Шрифт:
Закладка:
Но никто в И. особенно не следил за манерами крупных фермеров, которые приезжали на рынок на «фордах Ведетт», потом на «двухлошадных», а теперь – на «четырехлошадных» «ситроенах». Хуже всего было выглядеть и вести себя как деревенщина, если ты не она.
Папа с мамой всегда общались в тоне упрека, даже когда проявляли заботу. «Пойдешь на улицу – шарф надень!» или «Да присядь же хоть на минуту!», будто ругаются. Они вечно спорили, кто потерял счет от поставщика лимонада, кто забыл выключить свет в подвале. Мама кричала громче, потому что ее всё доводило до белого каления: задержки в поставках, слишком горячий фен в парикмахерской, месячные и покупатели. Порой: «Торговец из тебя никудышный!» (то есть «Лучше б ты оставался рабочим»). Оскорбленный папа теряет обычное самообладание: «СТЕРВА! Надо было бросать тебя, когда ты на фабрике спину гнула!» Регулярный обмен любезностями:
Ничтожество! – Чокнутая!
Взглянуть жалко! – Старая дрянь!
И т. д. Всё не всерьез.
Друг с другом мы умели разговаривать только сварливым тоном. Учтивый приберегался для чужих. Эта привычка укоренилась в нас так глубоко, что когда папа, старательно беседующий с кем-нибудь как положено, оборачивался, чтобы запретить мне взбираться на груду камней, то вдруг переходил на грубый тон, деревенский акцент и нормандские ругательства, чем тут же портил впечатление, которое хотел произвести. Он так и не научился делать мне замечания приличным способом, а угрозу подзатыльника в мягкой форме я бы всерьез не восприняла.

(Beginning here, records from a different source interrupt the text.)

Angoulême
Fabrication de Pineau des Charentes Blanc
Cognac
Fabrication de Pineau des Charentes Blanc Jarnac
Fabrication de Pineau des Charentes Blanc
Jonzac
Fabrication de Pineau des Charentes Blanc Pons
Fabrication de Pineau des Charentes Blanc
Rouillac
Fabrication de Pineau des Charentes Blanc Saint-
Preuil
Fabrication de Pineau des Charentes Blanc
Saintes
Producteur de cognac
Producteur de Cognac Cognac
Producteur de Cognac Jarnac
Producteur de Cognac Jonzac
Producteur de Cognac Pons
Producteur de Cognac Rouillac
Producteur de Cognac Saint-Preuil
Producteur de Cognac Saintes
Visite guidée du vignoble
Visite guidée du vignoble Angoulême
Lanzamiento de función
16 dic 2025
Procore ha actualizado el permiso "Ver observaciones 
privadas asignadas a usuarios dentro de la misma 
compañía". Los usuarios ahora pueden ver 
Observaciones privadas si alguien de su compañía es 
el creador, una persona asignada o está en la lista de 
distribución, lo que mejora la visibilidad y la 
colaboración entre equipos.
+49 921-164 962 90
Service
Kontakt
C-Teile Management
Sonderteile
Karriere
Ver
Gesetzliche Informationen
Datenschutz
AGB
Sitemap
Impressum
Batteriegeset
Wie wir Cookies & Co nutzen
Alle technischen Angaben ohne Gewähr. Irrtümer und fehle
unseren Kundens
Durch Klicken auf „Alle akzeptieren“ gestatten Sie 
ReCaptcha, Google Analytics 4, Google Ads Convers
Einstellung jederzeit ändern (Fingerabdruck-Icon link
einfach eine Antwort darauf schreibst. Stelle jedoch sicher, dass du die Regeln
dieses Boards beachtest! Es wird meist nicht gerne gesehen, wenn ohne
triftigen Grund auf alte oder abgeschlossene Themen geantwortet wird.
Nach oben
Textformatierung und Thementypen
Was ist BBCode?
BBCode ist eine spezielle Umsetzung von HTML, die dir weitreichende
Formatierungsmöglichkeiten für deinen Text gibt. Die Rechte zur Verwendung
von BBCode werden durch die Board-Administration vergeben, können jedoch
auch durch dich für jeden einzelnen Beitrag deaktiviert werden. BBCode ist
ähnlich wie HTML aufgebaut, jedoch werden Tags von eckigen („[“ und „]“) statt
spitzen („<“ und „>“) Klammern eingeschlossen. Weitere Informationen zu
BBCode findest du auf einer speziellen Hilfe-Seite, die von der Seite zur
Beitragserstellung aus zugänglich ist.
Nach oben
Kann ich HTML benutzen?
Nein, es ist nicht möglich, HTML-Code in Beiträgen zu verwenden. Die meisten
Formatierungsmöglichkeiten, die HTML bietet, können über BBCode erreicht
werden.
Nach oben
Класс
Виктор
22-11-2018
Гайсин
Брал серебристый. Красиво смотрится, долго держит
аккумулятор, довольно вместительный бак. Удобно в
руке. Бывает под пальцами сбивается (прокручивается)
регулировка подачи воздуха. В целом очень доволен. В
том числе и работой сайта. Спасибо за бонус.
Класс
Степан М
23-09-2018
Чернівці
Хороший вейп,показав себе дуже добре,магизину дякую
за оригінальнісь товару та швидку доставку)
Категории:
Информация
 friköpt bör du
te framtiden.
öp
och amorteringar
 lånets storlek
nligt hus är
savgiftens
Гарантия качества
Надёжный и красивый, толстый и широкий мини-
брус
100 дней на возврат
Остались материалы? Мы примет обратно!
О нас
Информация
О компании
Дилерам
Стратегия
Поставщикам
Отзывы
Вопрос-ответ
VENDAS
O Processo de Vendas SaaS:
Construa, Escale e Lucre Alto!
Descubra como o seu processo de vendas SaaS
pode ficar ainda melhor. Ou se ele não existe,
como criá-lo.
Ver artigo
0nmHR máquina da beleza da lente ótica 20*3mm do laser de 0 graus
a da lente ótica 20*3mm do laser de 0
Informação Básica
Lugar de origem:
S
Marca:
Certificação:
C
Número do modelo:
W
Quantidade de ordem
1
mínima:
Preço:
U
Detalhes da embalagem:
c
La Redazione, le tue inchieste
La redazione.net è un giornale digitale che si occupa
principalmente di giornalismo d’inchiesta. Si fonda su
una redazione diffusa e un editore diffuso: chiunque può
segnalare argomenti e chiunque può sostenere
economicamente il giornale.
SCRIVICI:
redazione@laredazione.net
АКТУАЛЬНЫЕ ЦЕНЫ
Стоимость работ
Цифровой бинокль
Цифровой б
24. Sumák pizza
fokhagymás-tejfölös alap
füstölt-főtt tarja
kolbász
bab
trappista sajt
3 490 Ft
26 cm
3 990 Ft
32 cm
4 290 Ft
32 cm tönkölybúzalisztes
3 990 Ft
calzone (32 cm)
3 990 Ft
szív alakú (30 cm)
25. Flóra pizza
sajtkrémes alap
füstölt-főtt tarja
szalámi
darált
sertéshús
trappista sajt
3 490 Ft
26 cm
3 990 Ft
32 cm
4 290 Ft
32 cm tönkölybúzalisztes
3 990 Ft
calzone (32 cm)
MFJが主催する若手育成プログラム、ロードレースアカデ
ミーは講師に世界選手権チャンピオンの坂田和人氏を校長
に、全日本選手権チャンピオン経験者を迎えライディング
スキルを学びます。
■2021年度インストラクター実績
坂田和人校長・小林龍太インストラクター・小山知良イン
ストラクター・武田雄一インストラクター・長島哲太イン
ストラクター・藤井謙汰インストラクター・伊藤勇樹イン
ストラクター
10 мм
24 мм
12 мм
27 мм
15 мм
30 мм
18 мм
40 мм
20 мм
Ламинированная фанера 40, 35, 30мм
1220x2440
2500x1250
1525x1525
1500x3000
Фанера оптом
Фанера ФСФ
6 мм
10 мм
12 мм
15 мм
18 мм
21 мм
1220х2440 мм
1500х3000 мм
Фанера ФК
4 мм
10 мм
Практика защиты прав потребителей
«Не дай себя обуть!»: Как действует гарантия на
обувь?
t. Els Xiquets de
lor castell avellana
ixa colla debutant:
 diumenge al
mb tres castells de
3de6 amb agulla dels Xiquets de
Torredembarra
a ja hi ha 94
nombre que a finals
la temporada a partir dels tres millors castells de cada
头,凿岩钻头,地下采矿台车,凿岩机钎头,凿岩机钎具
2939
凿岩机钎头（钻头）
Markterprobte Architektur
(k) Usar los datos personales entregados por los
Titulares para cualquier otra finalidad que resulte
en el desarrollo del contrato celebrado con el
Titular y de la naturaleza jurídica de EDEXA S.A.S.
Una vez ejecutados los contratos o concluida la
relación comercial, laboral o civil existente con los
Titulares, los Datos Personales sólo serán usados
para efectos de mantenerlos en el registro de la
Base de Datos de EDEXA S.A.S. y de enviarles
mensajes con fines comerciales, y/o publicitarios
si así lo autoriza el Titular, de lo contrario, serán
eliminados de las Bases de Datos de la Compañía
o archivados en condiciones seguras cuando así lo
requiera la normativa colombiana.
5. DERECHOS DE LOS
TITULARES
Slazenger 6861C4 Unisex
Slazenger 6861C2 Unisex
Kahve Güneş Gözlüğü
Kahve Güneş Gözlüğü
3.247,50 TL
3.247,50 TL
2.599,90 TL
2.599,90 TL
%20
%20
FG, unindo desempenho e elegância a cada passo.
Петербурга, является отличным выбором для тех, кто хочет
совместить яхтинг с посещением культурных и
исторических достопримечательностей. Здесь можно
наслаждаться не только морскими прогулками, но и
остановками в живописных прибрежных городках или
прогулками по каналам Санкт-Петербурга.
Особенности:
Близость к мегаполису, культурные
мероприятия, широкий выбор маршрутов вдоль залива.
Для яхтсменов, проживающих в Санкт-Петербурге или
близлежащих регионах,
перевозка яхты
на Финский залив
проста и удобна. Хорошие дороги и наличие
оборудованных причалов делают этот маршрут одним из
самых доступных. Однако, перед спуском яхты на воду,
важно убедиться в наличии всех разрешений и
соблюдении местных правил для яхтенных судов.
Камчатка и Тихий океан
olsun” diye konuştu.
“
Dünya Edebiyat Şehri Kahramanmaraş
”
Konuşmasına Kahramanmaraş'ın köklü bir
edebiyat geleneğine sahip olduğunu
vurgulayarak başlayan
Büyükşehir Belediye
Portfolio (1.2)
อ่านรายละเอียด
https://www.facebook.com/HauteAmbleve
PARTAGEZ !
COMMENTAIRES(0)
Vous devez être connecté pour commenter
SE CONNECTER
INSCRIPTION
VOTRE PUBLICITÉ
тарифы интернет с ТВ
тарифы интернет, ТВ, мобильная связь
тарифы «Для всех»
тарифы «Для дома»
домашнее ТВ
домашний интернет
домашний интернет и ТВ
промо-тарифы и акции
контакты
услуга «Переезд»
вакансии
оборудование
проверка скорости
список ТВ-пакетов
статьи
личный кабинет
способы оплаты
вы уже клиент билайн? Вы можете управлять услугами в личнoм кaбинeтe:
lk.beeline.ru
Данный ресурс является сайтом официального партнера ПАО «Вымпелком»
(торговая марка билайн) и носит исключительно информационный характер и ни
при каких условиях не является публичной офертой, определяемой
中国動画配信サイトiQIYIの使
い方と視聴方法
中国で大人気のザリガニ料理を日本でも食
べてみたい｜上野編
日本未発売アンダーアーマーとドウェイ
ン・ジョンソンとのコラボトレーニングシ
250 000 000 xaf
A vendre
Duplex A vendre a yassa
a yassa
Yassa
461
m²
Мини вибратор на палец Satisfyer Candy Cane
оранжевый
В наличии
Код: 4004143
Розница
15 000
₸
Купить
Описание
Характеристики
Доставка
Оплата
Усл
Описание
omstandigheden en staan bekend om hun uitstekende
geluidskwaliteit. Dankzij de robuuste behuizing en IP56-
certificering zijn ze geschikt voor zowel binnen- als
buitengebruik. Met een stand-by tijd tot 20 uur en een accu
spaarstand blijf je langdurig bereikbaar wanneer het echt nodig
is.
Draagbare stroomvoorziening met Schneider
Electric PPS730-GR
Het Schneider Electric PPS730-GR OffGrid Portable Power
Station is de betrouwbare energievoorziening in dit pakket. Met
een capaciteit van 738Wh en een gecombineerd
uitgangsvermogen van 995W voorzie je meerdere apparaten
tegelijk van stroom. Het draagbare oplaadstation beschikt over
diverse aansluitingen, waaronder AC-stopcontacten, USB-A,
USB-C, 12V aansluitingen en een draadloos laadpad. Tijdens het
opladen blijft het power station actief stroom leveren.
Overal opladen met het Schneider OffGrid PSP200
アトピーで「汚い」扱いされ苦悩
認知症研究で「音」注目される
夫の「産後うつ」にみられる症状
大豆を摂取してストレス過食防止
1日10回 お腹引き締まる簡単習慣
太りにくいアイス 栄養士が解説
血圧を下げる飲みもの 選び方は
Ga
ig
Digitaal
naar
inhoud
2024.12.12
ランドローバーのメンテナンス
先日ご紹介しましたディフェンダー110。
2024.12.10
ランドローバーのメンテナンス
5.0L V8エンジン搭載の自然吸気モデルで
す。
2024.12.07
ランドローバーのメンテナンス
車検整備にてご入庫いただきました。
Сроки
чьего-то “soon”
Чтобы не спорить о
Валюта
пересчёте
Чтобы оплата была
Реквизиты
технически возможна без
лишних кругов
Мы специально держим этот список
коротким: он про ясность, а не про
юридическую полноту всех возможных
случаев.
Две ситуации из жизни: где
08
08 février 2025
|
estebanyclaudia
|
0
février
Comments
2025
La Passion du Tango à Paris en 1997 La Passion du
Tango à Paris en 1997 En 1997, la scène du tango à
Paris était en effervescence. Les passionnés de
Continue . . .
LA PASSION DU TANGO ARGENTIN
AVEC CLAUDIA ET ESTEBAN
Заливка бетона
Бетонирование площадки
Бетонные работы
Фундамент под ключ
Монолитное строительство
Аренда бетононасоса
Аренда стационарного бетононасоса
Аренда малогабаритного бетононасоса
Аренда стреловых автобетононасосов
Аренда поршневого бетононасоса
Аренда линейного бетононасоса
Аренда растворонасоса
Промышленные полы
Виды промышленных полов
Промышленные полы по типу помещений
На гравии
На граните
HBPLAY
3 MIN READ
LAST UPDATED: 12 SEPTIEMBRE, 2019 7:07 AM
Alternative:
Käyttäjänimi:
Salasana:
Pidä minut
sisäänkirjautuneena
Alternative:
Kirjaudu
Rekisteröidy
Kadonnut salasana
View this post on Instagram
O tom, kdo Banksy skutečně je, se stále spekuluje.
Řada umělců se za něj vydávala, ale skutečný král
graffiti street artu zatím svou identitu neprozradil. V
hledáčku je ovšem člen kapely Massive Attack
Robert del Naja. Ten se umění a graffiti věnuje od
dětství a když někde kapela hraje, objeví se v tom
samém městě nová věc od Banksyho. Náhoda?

Вежливость между родителями и детьми долгое время оставалась для меня загадкой. А еще мне понадобились годы, чтобы «постичь», почему воспитанные люди вкладывают в обычное приветствие столько любезности. Мне было стыдно, я не заслуживала такого внимания, даже подозревала какую-то особую симпатию в свой адрес. А потом поняла, что все эти вопросы, заданные с видом глубокой заинтересованности, все эти улыбки значат не больше, чем умение есть с закрытым ртом и бесшумно сморкаться.
Сейчас мне тем более важно расшифровывать эти детали, потому что раньше я пренебрегала ими как чем-то незначительным. Только какое-то позорное воспоминание могло заставить меня сохранить их в памяти. Я подчинилась воле мира, в котором живу и который пытается заставить нас забыть тот, низший мир, как что-то вульгарное.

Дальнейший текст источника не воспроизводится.